* **Exercise instructions**
Reproduce each line of the data exactly as it is.

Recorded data
= Beginning of Section =

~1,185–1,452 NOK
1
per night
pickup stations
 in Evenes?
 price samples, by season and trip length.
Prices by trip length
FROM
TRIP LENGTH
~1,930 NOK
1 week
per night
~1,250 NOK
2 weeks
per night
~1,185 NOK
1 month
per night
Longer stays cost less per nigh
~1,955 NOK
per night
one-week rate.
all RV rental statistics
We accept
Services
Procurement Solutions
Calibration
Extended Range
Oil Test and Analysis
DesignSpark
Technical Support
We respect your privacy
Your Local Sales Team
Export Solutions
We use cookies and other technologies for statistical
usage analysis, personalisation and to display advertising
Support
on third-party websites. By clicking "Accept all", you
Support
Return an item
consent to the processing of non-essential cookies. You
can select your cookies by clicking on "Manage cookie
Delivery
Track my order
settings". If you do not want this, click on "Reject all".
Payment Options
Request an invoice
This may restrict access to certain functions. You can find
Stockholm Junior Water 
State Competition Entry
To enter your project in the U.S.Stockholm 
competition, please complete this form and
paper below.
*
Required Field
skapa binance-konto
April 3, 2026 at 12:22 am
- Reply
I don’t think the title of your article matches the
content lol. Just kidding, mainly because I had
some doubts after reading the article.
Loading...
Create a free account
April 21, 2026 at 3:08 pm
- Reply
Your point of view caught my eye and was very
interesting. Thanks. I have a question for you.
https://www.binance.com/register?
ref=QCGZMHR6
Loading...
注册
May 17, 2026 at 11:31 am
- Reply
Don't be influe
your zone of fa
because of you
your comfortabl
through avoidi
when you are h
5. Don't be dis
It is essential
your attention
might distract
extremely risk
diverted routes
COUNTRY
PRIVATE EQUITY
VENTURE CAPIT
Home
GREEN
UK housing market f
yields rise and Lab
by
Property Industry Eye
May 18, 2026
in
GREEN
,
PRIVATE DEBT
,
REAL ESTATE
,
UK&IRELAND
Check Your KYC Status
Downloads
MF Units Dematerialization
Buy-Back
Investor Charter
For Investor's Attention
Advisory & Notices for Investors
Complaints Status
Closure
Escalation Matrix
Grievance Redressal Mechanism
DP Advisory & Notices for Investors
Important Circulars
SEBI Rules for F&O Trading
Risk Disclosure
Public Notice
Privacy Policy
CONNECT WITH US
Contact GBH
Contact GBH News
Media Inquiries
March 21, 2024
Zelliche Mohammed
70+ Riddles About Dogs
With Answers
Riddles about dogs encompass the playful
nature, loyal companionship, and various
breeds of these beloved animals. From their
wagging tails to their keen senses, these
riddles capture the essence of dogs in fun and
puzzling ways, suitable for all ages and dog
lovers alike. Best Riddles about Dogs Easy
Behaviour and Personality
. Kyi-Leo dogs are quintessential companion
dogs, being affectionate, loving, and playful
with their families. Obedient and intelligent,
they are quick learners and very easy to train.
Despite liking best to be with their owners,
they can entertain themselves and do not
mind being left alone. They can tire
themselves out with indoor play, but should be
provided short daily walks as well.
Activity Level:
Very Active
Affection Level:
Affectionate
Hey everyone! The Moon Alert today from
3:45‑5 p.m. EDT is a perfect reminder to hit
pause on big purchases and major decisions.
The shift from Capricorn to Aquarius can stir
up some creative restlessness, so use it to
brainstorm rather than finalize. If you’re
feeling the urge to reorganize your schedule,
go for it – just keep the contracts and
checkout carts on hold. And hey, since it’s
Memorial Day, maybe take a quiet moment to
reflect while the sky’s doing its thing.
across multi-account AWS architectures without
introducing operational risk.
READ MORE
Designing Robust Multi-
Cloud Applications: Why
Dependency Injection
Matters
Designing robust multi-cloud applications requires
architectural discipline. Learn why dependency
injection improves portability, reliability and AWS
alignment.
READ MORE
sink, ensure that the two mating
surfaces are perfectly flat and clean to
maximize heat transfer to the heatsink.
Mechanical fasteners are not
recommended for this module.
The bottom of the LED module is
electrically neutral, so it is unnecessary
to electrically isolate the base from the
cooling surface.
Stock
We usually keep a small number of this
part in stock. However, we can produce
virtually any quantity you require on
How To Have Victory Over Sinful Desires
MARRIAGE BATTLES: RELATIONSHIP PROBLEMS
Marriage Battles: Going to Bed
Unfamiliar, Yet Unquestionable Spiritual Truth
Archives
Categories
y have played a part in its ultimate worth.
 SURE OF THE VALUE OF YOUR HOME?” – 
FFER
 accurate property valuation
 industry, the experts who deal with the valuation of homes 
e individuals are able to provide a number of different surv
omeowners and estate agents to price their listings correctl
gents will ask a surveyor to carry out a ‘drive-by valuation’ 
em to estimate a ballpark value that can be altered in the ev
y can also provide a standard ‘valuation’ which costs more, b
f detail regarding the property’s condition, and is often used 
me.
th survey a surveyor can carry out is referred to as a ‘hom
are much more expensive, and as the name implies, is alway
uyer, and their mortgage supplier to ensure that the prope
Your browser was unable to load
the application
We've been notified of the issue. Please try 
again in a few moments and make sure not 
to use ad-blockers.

= End of Section =

* **Answer box**
~1,185–1,452 NOK
1
per night
pickup stations
 in Evenes?
 price samples, by season and trip length.
Prices by trip length
FROM
TRIP LENGTH
~1,930 NOK
1 week
per night
~1,250 NOK
2 weeks
per night
~1,185 NOK
1 month
per night
Longer stays cost less per nigh
~1,955 NOK
per night
one-week rate.
all RV rental statistics
We accept
Services
Procurement Solutions
Calibration
Extended Range
Oil Test and Analysis
DesignSpark
Technical Support
We respect your privacy
Your Local Sales Team
Export Solutions
We use cookies and other technologies for statistical
usage analysis, personalisation and to display advertising
Support
on third-party websites. By clicking "Accept all", you
Support
Return an item
consent to the processing of non-essential cookies. You
can select your cookies by clicking on "Manage cookie
Delivery
Track my order
settings". If you do not want this, click on "Reject all".
Payment Options
Request an invoice
This may restrict access to certain functions. You can find
Stockholm Junior Water 
State Competition Entry
To enter your project in the U.S.Stockholm 
competition, please complete this form and
paper below.
*
Required Field
skapa binance-konto
April 3, 2026 at 12:22 am
- Reply
I don’t think the title of your article matches the
content lol. Just kidding, mainly because I had
some doubts after reading the article.
Loading...
Create a free account
April 21, 2026 at 3:08 pm
- Reply
Your point of view caught my eye and was very
interesting. Thanks. I have a question for you.
https://www.binance.com/register?
ref=QCGZMHR6
Loading...
注册
May 17, 2026 at 11:31 am
- Reply
Don't be influe
your zone of fa
because of you
your comfortabl
through avoidi
when you are h
5. Don't be dis
It is essential
your attention
might distract
extremely risk
diverted routes
COUNTRY
PRIVATE EQUITY
VENTURE CAPIT
Home
GREEN
UK housing market f
yields rise and Lab
by
Property Industry Eye
May 18, 2026
in
GREEN
,
PRIVATE DEBT
,
REAL ESTATE
,
UK&IRELAND
Check Your KYC Status
Downloads
MF Units Dematerialization
Buy-Back
Investor Charter
For Investor's Attention
Advisory & Notices for Investors
Complaints Status
Closure
Escalation Matrix
Grievance Redressal Mechanism
DP Advisory & Notices for Investors
Important Circulars
SEBI Rules for F&O Trading
Risk Disclosure
Public Notice
Privacy Policy
CONNECT WITH US
Contact GBH
Contact GBH News
Media Inquiries
March 21, 2024
Zelliche Mohammed
70+ Riddles About Dogs
With Answers
Riddles about dogs encompass the playful
nature, loyal companionship, and various
breeds of these beloved animals. From their
wagging tails to their keen senses, these
riddles capture the essence of dogs in fun and
puzzling ways, suitable for all ages and dog
lovers alike. Best Riddles about Dogs Easy
Behaviour and Personality
. Kyi-Leo dogs are quintessential companion
dogs, being affectionate, loving, and playful
with their families. Obedient and intelligent,
they are quick learners and very easy to train.
Despite liking best to be with their owners,
they can entertain themselves and do not
mind being left alone. They can tire
themselves out with indoor play, but should be
provided short daily walks as well.
Activity Level:
Very Active
Affection Level:
Affectionate
Hey everyone! The Moon Alert today from
3:45‑5 p.m. EDT is a perfect reminder to hit
pause on big purchases and major decisions.
The shift from Capricorn to Aquarius can stir
up some creative restlessness, so use it to
brainstorm rather than finalize. If you’re
feeling the urge to reorganize your schedule,
go for it – just keep the contracts and
checkout carts on hold. And hey, since it’s
Memorial Day, maybe take a quiet moment to
reflect while the sky’s doing its thing.
across multi-account AWS architectures without
introducing operational risk.
READ MORE
Designing Robust Multi-
Cloud Applications: Why
Dependency Injection
Matters
Designing robust multi-cloud applications requires
architectural discipline. Learn why dependency
injection improves portability, reliability and AWS
alignment.
READ MORE
sink, ensure that the two mating
surfaces are perfectly flat and clean to
maximize heat transfer to the heatsink.
Mechanical fasteners are not
recommended for this module.
The bottom of the LED module is
electrically neutral, so it is unnecessary
to electrically isolate the base from the
cooling surface.
Stock
We usually keep a small number of this
part in stock. However, we can produce
virtually any quantity you require on
How To Have Victory Over Sinful Desires
MARRIAGE BATTLES: RELATIONSHIP PROBLEMS
Marriage Battles: Going to Bed
Unfamiliar, Yet Unquestionable Spiritual Truth
Archives
Categories
y have played a part in its ultimate worth.
 SURE OF THE VALUE OF YOUR HOME?” – 
FFER
 accurate property valuation
 industry, the experts who deal with the valuation of homes 
e individuals are able to provide a number of different surv
omeowners and estate agents to price their listings correctl
gents will ask a surveyor to carry out a ‘drive-by valuation’ 
em to estimate a ballpark value that can be altered in the ev
y can also provide a standard ‘valuation’ which costs more, b
f detail regarding the property’s condition, and is often used 
me.
th survey a surveyor can carry out is referred to as a ‘hom
are much more expensive, and as the name implies, is alway
uyer, and their mortgage supplier to ensure that the prope
Your browser was unable to load
the application
We've been notified of the issue. Please try 
again in a few moments and make sure not 
to use ad-blockers.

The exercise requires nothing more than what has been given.